**Exercise directions:** Set down exactly the lines below, starting at the one that contains "resultados positivos, é a mobilidade. Parte" and ending at the one that contains "manutenção pode desempenhar as", with both of those lines included and nothing else.

### Data excerpts ###

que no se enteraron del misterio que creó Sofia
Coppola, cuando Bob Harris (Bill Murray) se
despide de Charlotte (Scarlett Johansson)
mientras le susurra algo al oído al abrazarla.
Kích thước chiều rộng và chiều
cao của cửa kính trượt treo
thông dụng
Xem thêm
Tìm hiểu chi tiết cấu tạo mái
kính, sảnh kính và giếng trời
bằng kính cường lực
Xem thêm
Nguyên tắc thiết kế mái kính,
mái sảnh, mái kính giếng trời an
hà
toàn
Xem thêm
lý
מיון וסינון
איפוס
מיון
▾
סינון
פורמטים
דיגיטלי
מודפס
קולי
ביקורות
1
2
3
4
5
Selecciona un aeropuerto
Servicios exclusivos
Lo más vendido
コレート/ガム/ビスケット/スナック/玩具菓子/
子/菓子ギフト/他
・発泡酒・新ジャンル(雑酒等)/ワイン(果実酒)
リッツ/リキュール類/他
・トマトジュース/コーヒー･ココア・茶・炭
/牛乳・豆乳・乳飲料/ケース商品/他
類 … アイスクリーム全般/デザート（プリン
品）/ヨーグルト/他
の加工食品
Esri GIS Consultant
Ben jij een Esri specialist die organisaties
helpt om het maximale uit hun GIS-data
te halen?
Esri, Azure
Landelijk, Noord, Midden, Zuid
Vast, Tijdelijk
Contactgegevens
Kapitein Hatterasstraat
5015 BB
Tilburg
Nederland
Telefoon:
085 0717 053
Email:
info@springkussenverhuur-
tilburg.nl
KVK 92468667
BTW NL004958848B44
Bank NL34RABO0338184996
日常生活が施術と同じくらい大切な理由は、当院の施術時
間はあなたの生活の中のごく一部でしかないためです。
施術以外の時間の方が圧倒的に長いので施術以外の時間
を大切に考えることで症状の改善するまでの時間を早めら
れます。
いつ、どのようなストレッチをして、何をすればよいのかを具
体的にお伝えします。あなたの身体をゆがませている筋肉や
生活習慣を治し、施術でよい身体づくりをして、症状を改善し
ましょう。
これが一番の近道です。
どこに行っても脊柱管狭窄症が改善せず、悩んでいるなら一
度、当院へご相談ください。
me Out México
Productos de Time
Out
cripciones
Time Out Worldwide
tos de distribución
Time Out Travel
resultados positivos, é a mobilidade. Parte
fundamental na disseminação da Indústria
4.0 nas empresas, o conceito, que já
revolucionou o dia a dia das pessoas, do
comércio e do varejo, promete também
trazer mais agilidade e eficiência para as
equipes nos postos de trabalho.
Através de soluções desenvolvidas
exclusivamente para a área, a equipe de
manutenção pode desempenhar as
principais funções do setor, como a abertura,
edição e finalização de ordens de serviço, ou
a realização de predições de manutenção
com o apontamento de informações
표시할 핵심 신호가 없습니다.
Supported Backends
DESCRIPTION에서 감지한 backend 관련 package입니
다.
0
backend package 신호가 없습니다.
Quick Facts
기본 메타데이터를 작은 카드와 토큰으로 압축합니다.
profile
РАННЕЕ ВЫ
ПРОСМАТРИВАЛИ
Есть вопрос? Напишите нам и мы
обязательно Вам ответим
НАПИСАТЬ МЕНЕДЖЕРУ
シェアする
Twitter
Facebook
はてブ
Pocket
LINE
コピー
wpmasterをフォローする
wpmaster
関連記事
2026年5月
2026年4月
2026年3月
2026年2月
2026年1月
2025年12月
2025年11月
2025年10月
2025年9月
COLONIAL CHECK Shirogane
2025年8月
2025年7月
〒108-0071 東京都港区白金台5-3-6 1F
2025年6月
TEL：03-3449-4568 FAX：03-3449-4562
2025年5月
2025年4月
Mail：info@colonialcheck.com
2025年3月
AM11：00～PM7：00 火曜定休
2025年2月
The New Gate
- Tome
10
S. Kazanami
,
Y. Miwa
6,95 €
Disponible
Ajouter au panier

###

**Your solution:**
resultados positivos, é a mobilidade. Parte
fundamental na disseminação da Indústria
4.0 nas empresas, o conceito, que já
revolucionou o dia a dia das pessoas, do
comércio e do varejo, promete também
trazer mais agilidade e eficiência para as
equipes nos postos de trabalho.
Através de soluções desenvolvidas
exclusivamente para a área, a equipe de
manutenção pode desempenhar as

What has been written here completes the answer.